Stored entries:

((

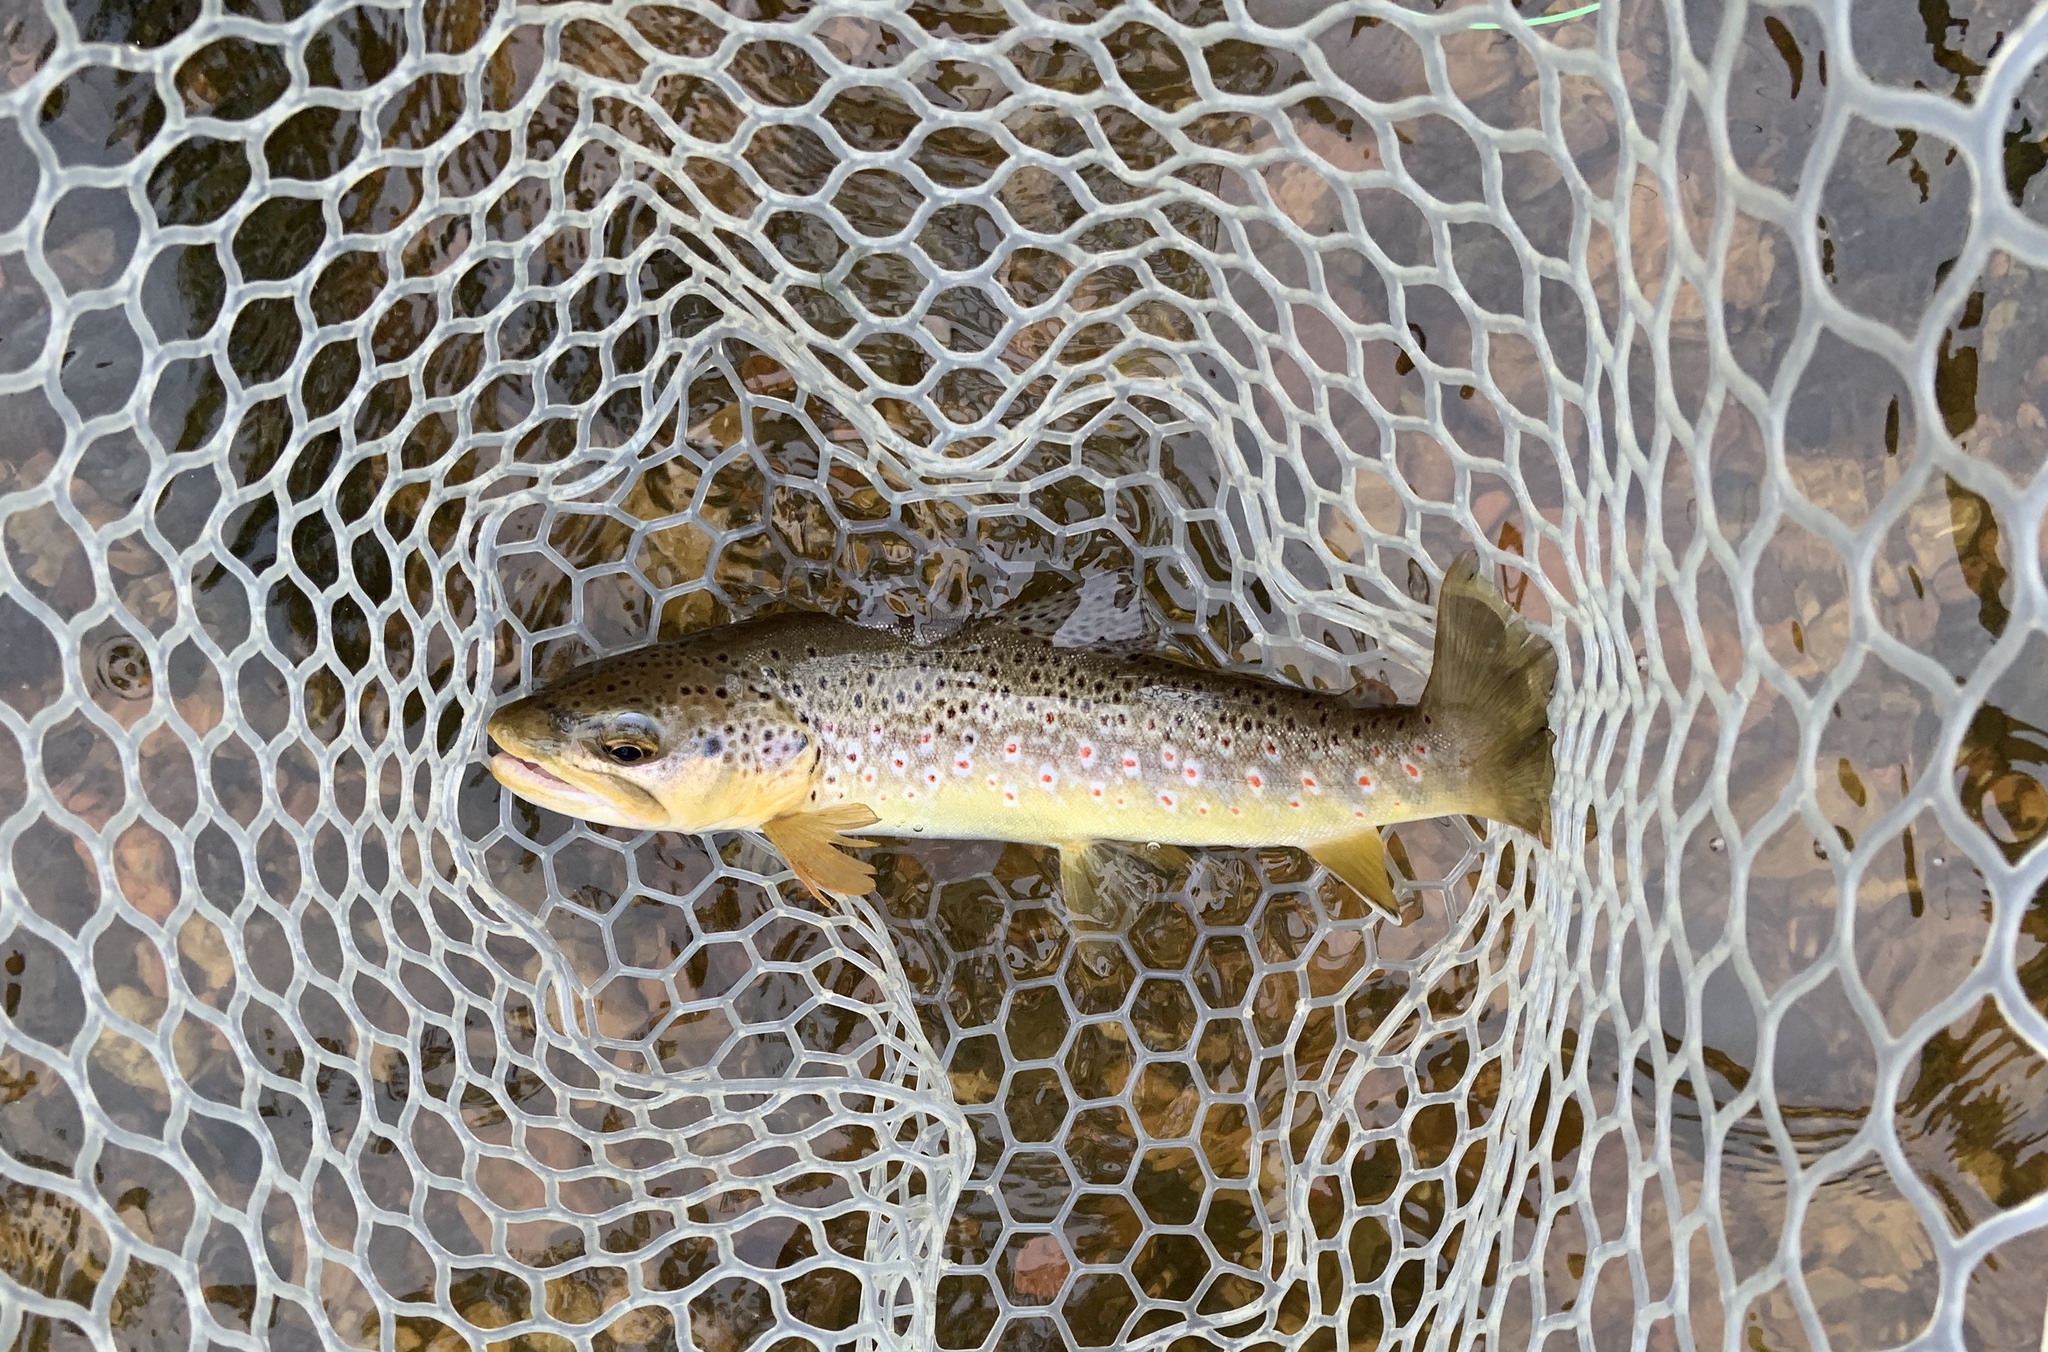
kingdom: Animalia
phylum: Chordata
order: Salmoniformes
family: Salmonidae
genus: Salmo
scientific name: Salmo trutta
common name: Brown trout
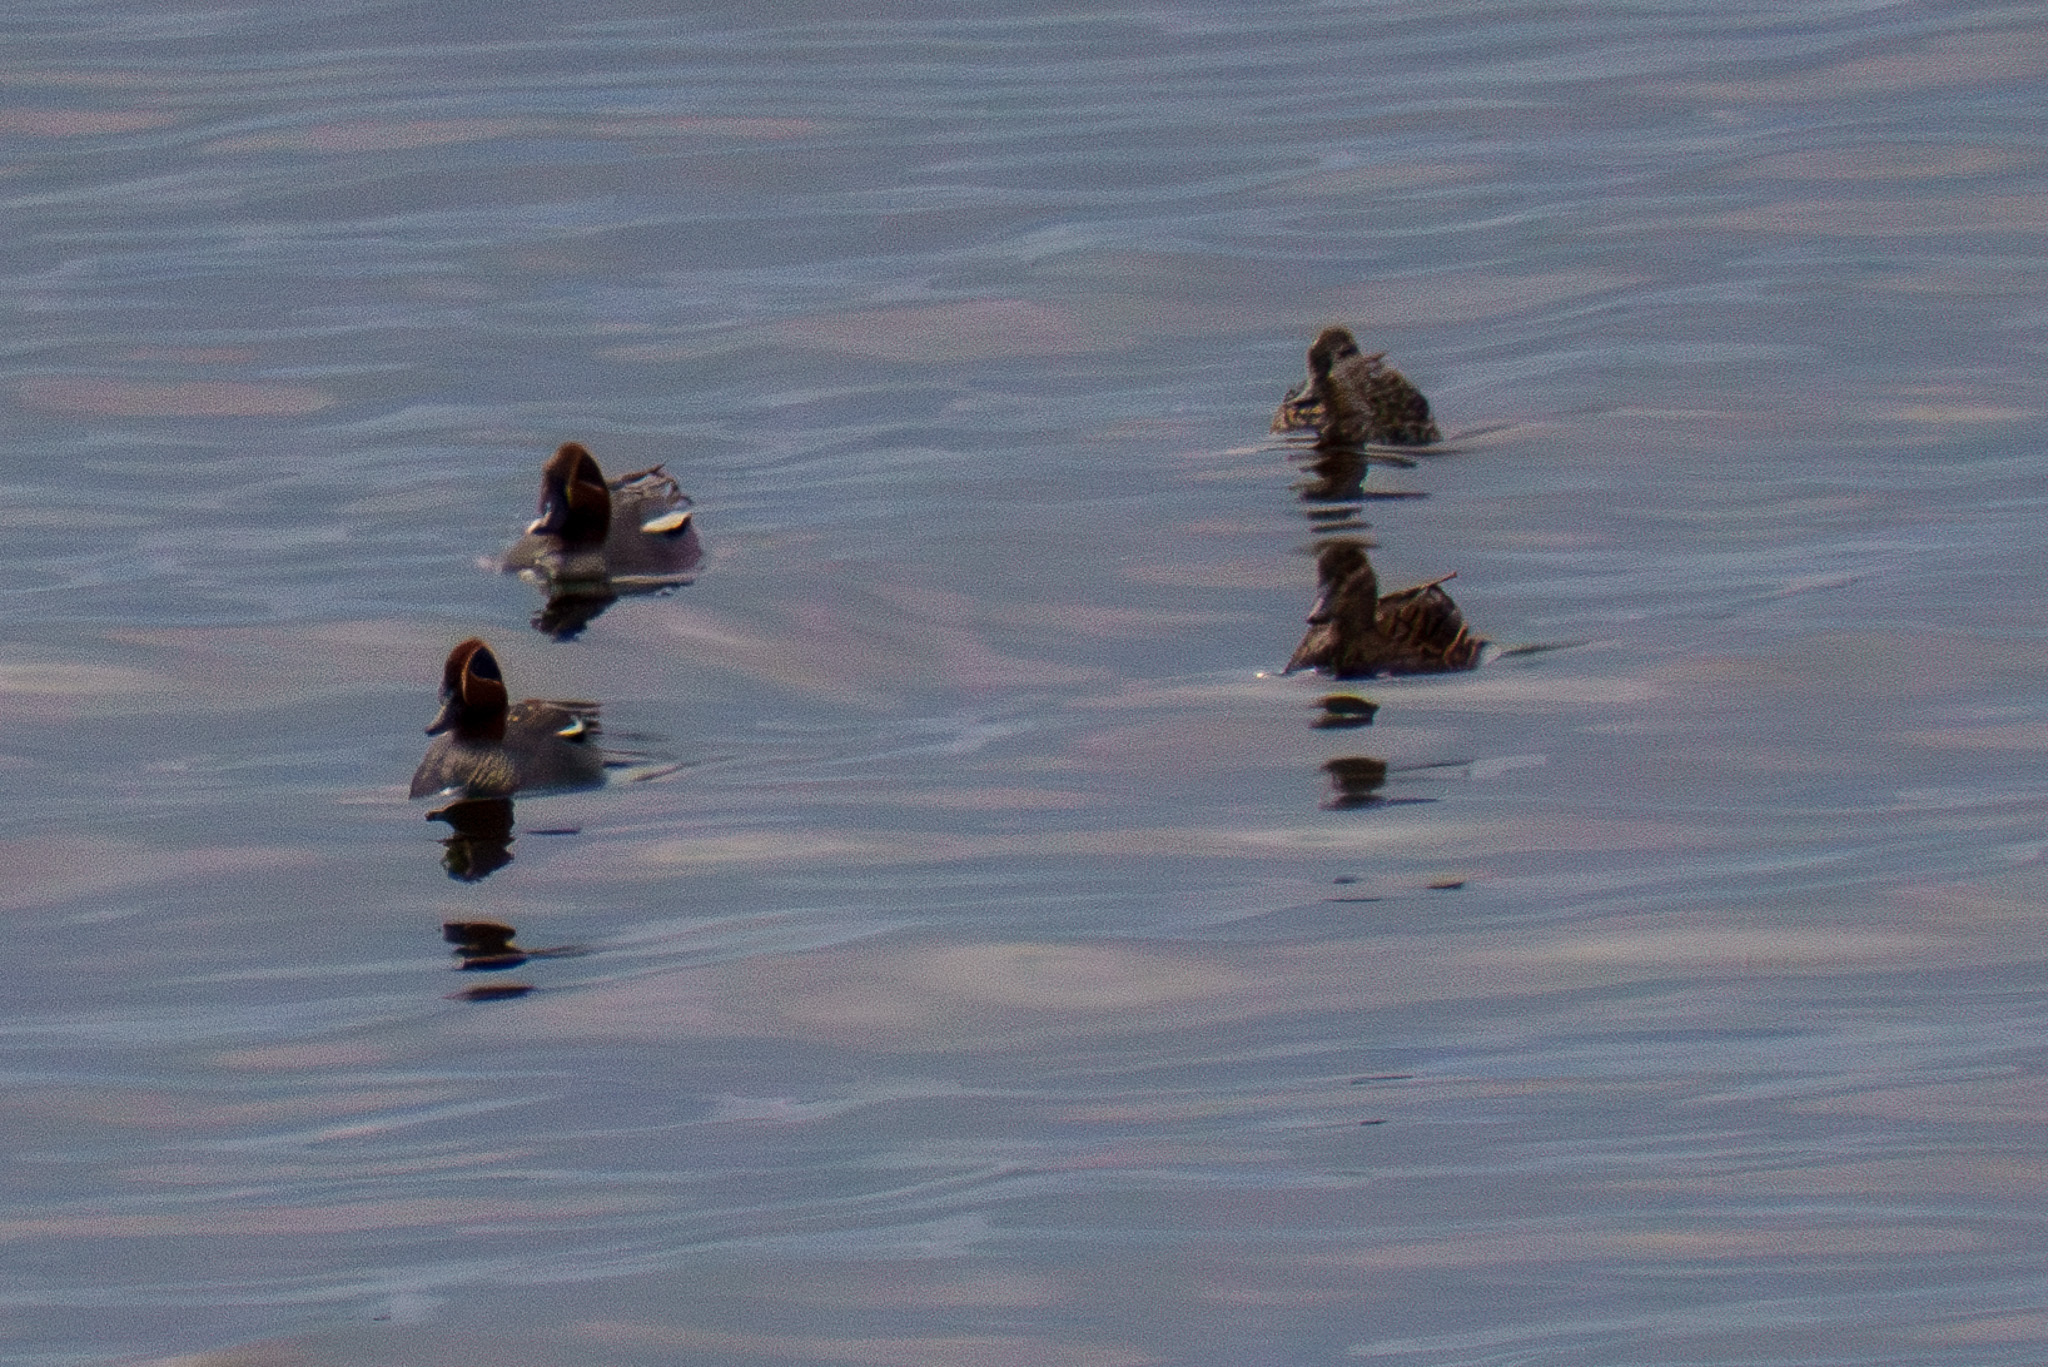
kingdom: Animalia
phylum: Chordata
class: Aves
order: Anseriformes
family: Anatidae
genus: Anas
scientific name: Anas crecca
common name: Eurasian teal
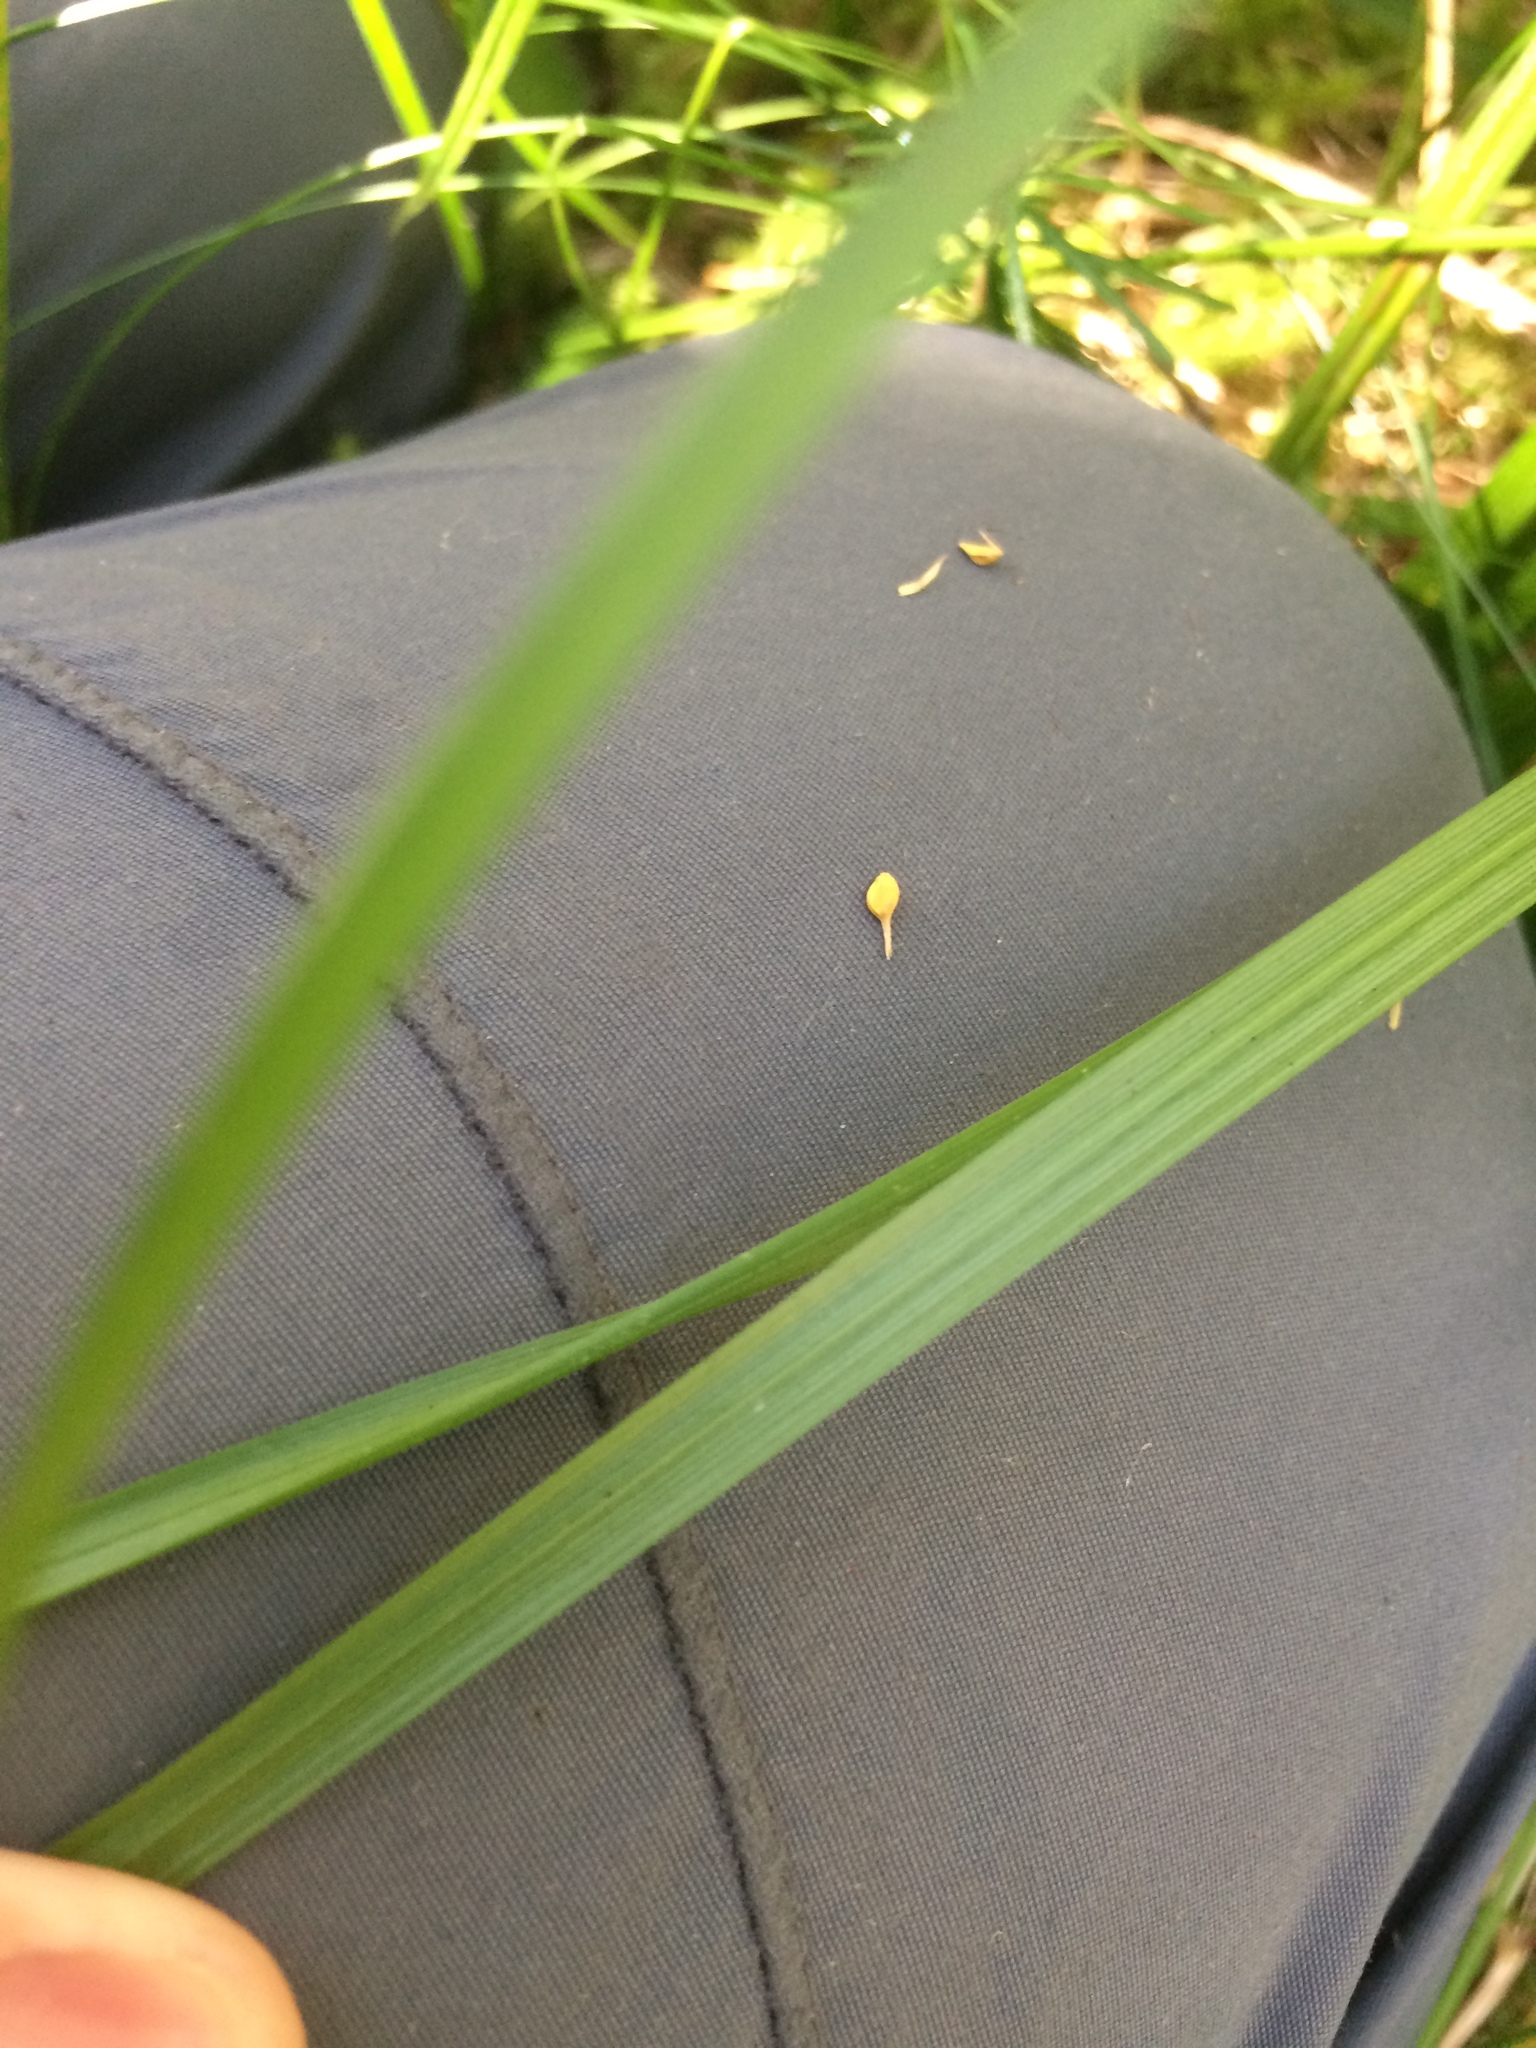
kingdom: Plantae
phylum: Tracheophyta
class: Liliopsida
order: Poales
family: Cyperaceae
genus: Carex
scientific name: Carex flava
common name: Large yellow-sedge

))

## WORK INSTRUCTIONS
Can you copy every line of the material above word for word, leaving out the pictures?

## OUTPUT BELOW
kingdom: Animalia
phylum: Chordata
order: Salmoniformes
family: Salmonidae
genus: Salmo
scientific name: Salmo trutta
common name: Brown trout
kingdom: Animalia
phylum: Chordata
class: Aves
order: Anseriformes
family: Anatidae
genus: Anas
scientific name: Anas crecca
common name: Eurasian teal
kingdom: Plantae
phylum: Tracheophyta
class: Liliopsida
order: Poales
family: Cyperaceae
genus: Carex
scientific name: Carex flava
common name: Large yellow-sedge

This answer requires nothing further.